Finally! The BellKor Pragmatic Chaos team, winner of the last two Netflix Progress Prizes just topped the 10% improvement on the development set required to be evaluated for the grand prize of US$ 1M. Check out the the Netflix Prize Leaderboard.
Given what the public’s said about this contest before, I can’t say I’m too shocked at the public’s comments to the NY Times’ Big Blog post And the Winner of the $1 Million Netflix Prize (Probably) Is …. They were overwhelmingly mocking and negative. They thought the academics were giving Netflix free work. They thought 10% better than lousy recommendations were still lousy.

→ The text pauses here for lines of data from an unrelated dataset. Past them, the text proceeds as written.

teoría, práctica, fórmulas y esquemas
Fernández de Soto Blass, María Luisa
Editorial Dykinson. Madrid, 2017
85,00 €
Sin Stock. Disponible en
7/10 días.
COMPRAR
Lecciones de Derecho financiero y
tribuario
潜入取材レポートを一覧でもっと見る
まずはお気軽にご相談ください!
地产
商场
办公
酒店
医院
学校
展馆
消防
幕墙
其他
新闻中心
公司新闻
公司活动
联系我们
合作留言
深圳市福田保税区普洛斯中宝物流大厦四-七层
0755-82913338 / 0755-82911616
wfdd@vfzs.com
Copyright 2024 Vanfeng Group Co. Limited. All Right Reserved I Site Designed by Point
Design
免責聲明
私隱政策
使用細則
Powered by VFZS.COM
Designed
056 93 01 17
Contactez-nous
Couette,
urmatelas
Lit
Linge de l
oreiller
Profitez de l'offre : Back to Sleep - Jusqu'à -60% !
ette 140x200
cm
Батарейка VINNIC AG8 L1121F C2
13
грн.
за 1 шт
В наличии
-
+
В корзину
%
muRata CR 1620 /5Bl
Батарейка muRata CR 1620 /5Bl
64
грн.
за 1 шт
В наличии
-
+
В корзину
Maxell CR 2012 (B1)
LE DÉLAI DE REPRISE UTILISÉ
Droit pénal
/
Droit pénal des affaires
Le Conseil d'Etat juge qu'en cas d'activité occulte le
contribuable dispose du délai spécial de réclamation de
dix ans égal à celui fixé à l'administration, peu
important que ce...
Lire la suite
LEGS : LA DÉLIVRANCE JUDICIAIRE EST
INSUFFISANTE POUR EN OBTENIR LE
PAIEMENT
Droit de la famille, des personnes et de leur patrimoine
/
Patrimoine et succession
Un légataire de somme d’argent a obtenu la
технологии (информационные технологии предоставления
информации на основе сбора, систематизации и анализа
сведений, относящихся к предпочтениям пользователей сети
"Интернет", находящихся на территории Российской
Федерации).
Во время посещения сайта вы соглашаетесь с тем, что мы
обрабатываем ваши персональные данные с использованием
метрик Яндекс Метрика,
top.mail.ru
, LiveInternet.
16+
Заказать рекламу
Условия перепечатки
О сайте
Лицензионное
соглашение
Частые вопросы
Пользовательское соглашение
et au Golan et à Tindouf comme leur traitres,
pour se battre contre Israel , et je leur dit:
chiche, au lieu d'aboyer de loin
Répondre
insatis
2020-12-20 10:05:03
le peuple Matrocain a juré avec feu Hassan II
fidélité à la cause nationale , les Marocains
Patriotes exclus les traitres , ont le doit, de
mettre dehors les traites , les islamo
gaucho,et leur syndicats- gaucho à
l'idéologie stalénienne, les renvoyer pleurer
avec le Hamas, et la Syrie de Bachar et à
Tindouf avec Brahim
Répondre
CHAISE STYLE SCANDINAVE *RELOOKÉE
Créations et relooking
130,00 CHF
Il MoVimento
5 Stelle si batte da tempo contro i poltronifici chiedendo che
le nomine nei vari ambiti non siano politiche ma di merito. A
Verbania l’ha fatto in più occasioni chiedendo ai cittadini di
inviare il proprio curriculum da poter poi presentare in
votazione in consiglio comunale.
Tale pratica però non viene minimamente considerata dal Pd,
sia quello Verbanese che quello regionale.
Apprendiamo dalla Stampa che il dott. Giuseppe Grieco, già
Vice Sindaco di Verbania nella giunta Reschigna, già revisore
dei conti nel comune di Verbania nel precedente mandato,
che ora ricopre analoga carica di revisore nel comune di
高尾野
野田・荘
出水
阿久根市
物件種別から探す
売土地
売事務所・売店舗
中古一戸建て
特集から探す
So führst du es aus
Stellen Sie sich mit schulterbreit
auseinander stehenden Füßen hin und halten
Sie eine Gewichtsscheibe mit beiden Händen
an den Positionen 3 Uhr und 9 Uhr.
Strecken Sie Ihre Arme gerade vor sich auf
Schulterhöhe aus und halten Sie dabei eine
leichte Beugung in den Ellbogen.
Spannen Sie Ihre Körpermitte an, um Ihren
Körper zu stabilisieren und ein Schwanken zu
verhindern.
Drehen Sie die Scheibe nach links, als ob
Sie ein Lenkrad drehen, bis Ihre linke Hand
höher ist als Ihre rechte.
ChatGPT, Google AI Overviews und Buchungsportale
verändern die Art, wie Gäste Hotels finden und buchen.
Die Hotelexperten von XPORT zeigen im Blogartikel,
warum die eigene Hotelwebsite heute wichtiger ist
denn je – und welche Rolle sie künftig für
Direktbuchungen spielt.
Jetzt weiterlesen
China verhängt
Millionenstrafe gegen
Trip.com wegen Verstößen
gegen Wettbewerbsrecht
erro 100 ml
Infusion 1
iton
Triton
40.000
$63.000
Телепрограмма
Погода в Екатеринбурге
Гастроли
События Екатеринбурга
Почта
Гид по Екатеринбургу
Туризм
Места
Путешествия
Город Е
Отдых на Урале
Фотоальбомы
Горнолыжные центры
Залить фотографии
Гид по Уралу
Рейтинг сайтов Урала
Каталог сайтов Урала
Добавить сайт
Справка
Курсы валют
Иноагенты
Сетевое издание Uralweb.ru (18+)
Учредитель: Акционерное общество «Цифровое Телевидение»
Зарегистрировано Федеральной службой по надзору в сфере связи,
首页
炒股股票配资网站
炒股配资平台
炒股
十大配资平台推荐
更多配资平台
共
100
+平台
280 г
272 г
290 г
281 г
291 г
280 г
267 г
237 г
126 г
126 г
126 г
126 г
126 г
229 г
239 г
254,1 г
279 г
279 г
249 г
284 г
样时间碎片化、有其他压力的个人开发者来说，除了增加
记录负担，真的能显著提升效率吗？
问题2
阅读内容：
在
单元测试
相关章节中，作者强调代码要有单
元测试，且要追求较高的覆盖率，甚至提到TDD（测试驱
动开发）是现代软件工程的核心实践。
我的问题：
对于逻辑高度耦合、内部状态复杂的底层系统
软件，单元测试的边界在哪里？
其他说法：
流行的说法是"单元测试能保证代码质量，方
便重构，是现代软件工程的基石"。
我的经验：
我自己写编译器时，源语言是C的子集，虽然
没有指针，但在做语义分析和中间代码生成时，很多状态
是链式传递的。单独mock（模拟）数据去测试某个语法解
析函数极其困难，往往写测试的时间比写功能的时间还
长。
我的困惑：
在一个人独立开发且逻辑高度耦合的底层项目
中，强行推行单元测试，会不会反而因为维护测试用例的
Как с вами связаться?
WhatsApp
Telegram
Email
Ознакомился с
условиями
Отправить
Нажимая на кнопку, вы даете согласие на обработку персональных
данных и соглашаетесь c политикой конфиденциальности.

I’ve said this before, but what the public doesn’t realize is just how valuable this kind of data is. They’d probably be horrified at how much time we “waste” on bakeoffs like this one where there is no reward. A lot of groups out there probably would’ve paid Netflix for this kind of data, just like we pay the partly publicly funded Linguistic Data Consortium.
Plain and simple, this is a relatively huge data regression problem with data missing nonrandomly. The top teams achieved a fairly amazing reduction in variance by pooling multiple predictors. Given the (root) mean-square error (MSE) evaluation metric, and the relation of the bias-variance decomposition of mean square error, it’s not surprising the best systems were all ensembles of classifiers.
The effort required to fit these models and dream up structures and parameterizations was a Herculean effort. Check out the details up to last year in:
- Bell, Robert M., Yehuda Koren, and Chris Volinsky. 2008. The BellKor 2008 Solution to the Netflix Prize.